Ici, avec Peter Giron (b) et John Betsch (dm), nous disposons d’un trio de choc du jazz. Une fois le thème bien installé, et même après un moment de relative accalmie, ce trio sait trouver le chemin de nos neurones, du centre nerveux qui commande le battement de nos pieds, les mouvements de notre corps, les muscles de notre sourire.
En invité, Steve Potts. Il a une tellement longue histoire, prestigieuse de surcroît, qu’on se demande ce qu’il pourrait bien avoir de neuf à nous dire. C’est que le bonhomme est en très belle forme, bien solide, et qu’avec les thèmes du trio de Jobic Le Masson, il renouvelle la puissance créative d’un free aux couleurs du blues.

Choisir le « Bemsha Swing » de Monk comme ouverture du concert est une manière de signaler tout ce que la soirée doit à la grande tradition du jazz. D’emblée, le sax alto nous prend par la main et nous promène dans ces contrées mythiques. En final, John Betsch, avec son masque d’éternel renfrogné, s’arroge, sans avoir l’air d’y toucher, le commandement de notre sens du groove pour un solo aux frappes déliées, faussement nonchalantes et à l’efficacité redoutable. La fête est lancée.
Ah ! cette deuxième pièce, « Double Dutch Treat » de John Betsch justement, un titre énigmatique. Elle débute en forme de farce : pendant les frappes introductives à la batterie, Jobic Le Masson pose sur son piano un petit animal en bois qui bat la mesure, ce qui déclenche le rire irrépressible du sax. Relance du thème puis l’envol de Steve Potts. Tout simplement, il nous chavire. Une furieuse intensité, une dramaturgie enfiévrée, proprement coltranienne. C’est une partie de notre histoire musicale qui se trouve réifiée. Elle trouve aujourd’hui l’éclat de l’émergence d’alors, sa sève, sa puissance vive. Le sax nous rappelle la séduction torride de cette musique, cette vieille maîtresse qu’il nous est impossible de quitter, ses ensorcellements, et toutes les portes qu’elle nous ouvre.

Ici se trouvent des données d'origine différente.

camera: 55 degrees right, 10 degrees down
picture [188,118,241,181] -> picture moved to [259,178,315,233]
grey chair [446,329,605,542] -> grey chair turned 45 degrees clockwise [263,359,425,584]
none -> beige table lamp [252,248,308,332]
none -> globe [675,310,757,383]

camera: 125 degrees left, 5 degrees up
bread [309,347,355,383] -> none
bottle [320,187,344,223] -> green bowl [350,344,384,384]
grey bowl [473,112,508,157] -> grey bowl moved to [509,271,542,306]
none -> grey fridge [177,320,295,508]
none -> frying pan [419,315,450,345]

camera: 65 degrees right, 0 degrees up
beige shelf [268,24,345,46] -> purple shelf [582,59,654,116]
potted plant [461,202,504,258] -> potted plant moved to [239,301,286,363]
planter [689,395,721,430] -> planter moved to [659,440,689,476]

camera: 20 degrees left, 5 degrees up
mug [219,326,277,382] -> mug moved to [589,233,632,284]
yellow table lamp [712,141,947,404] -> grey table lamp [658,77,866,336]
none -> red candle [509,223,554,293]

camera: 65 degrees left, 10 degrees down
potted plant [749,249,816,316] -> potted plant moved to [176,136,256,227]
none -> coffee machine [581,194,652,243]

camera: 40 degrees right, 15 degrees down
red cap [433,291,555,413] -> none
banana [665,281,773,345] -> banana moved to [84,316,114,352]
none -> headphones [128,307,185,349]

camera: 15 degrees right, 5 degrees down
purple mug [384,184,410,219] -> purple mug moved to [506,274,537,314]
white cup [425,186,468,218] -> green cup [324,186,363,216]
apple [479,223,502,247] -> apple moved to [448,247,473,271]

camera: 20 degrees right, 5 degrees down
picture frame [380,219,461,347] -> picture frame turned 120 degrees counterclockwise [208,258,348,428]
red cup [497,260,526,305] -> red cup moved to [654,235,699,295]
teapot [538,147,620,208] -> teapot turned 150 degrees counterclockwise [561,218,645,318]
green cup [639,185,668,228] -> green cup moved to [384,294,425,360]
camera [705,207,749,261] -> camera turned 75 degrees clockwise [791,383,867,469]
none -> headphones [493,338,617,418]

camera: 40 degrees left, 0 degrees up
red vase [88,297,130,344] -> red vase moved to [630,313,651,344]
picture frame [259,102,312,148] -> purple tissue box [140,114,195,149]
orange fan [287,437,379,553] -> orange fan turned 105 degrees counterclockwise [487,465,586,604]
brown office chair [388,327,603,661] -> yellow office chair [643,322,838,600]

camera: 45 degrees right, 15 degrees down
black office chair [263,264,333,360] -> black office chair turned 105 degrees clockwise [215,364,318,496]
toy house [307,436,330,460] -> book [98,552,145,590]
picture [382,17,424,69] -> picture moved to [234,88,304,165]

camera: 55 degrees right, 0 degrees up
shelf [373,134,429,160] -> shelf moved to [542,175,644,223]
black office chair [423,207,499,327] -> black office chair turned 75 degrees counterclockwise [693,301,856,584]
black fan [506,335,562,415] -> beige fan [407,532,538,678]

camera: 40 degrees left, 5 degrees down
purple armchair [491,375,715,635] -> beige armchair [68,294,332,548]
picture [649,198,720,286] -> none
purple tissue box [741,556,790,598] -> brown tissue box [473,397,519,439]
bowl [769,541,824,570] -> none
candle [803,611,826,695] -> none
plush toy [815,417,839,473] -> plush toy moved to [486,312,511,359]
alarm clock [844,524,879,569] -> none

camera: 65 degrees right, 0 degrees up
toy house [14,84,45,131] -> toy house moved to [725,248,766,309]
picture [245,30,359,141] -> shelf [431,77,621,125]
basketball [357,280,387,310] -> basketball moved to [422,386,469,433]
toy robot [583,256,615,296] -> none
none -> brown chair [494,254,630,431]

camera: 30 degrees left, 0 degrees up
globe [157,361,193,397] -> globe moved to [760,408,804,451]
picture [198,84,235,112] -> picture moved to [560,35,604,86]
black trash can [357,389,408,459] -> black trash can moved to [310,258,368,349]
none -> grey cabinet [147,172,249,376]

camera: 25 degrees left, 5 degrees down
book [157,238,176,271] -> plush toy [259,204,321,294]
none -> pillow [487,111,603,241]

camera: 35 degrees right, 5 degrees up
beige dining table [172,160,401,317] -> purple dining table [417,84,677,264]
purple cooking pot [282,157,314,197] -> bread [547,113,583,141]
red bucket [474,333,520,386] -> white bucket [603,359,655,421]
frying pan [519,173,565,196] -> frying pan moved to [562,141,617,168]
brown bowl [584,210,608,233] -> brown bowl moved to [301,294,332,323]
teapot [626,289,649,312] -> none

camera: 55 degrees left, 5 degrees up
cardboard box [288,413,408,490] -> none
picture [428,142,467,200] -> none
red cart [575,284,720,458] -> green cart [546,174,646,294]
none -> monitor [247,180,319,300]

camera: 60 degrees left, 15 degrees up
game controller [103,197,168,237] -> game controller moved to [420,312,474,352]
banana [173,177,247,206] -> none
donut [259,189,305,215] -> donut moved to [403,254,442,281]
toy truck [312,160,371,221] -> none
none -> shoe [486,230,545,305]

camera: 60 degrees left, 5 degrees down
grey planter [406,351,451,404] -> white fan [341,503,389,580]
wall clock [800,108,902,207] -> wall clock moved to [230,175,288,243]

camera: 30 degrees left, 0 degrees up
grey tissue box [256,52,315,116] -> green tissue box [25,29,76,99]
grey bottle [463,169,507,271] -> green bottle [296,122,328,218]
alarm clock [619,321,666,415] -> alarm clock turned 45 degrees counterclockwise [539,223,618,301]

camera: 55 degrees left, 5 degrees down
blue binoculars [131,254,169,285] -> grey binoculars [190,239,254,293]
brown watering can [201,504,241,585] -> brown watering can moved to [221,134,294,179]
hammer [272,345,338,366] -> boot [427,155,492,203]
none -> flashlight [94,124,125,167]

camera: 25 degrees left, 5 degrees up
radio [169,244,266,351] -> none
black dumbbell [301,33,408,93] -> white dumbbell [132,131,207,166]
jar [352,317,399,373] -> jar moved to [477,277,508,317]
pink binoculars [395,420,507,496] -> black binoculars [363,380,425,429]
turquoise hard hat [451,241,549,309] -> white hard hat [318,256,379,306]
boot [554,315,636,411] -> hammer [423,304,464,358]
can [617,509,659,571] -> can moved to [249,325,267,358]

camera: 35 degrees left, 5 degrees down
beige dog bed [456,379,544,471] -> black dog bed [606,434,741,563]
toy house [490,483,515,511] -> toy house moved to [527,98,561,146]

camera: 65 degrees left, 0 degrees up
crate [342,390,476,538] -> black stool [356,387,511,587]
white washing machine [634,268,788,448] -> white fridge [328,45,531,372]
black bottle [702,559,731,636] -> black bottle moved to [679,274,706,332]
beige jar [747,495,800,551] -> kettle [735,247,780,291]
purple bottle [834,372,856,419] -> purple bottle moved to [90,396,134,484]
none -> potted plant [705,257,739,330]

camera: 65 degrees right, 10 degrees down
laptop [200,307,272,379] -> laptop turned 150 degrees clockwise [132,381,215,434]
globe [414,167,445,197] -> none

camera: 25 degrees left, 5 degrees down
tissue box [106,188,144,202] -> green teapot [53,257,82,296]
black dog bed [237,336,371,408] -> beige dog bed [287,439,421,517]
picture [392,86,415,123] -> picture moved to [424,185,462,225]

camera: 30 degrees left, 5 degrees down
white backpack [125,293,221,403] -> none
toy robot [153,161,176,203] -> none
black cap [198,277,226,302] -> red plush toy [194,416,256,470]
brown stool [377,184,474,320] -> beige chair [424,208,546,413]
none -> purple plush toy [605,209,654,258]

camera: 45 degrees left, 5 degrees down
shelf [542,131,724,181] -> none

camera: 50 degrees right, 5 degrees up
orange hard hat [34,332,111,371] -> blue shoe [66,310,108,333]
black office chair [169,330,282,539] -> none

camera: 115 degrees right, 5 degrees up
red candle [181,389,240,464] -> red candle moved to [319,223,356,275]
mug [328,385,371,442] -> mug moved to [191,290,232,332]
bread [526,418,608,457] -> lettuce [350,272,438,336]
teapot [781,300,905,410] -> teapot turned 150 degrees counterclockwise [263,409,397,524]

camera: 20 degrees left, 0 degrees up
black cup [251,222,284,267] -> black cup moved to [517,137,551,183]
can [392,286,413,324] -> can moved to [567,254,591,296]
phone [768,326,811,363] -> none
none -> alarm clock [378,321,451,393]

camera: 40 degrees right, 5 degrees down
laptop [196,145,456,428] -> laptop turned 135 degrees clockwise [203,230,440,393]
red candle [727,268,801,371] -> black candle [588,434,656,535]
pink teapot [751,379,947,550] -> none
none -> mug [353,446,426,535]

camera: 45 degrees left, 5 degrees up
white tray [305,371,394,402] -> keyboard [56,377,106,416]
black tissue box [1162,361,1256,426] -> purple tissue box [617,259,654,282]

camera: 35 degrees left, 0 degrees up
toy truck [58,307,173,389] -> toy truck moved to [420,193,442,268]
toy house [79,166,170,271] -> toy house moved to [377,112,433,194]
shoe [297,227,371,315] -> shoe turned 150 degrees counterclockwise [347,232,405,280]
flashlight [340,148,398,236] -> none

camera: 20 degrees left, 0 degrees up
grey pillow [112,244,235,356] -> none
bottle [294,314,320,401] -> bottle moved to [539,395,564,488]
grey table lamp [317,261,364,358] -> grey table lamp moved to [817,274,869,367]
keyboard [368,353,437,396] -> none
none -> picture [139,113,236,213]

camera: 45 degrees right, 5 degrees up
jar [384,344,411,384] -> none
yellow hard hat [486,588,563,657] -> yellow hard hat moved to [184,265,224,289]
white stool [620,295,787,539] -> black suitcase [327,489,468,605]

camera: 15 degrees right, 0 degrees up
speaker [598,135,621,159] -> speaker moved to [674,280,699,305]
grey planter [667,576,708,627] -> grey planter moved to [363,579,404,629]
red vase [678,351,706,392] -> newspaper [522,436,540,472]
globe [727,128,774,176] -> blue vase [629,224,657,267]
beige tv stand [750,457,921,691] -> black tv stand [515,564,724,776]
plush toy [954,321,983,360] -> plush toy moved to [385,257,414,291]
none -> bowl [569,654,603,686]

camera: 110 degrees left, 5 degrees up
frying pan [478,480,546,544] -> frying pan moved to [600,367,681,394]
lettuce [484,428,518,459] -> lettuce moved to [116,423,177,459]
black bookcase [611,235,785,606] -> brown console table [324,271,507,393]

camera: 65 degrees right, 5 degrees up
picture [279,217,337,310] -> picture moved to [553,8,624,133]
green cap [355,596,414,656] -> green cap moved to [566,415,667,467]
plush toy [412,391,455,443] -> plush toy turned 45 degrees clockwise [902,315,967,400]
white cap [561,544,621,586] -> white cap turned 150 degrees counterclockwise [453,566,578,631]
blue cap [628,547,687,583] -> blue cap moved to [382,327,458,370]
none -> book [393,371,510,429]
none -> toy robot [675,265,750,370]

Difficile de jouer après ça. C’est Peter Giron qui accepte de prendre le relais. D’abord s’éloigner du foyer de l’incandescence, c’est une question de survie, puis, peu à peu, installer la puissance des cordes pincées, et le retour d’une pulsation irrépressible pour laisser la place au piano. La cohésion du trio s’épanouit alors totalement. Une véritable machine à groove dont le carburant est distillé dans les alambics du sieur Jobic, une musique d’un bleu intense, qui broie toute velléité de résistance. La reprise du thème offre une fois de plus à John Betsch l’occasion d’envoûter ses peaux, le métal de ses fûts, et de titiller nos tendons d’Achille pour des battements inconscients, réflexes, toujours avec cette apparente décontraction.

Steve Potts s’empare ensuite de l’un des thèmes du dernier album du trio, « Song », pour une longue exposition, étirée, bouleversante, puis constatant que tout a été dit, s’arrête là.

Il n’en est pas de même pour « Cervione », dernière plage de l’album du trio, jouée cette fois à l’alto. Dès l’introduction, l’ambiance est chaude, très. Des éboulements millimétrés de John Betsch, des répétitions puissantes de la ligne de basse, une exposition du thème au sax qui installe une haute énergie, puis c’est au piano d’engager le débat. Effet d’une mémoire trop chargée, et mal probablement, j’y retrouve quelques vagues réminiscences mélodiques de Mal Waldron, mais aussi cette obstination de faire swing, jazz, blues. Et comme il faut bien nous épargner un peu, Steve Potts démarre son chant avec une relative modération, engageant un dialogue chaloupé avec la basse et la batterie. Le piano revient, ponctue, déjà la transe s’insinue, s’installe et dans un grand éclat de rire, Steve Potts laisse la main au trio, en fait à… John Betsch, bien évidemment, qui nous bouscule, avale tout, fait sauter toutes les barrières. Rien n’y résiste, mais qui y songerait ? Et Steve Potts revient pour un de ces moments que vous auriez regretté de manquer, de cette grande épopée du jazz, plus en forme que jamais, trouvant dans le trio de Jobic Le Masson le plus formidable des écrins. Évidemment, la salle a craqué de plaisir.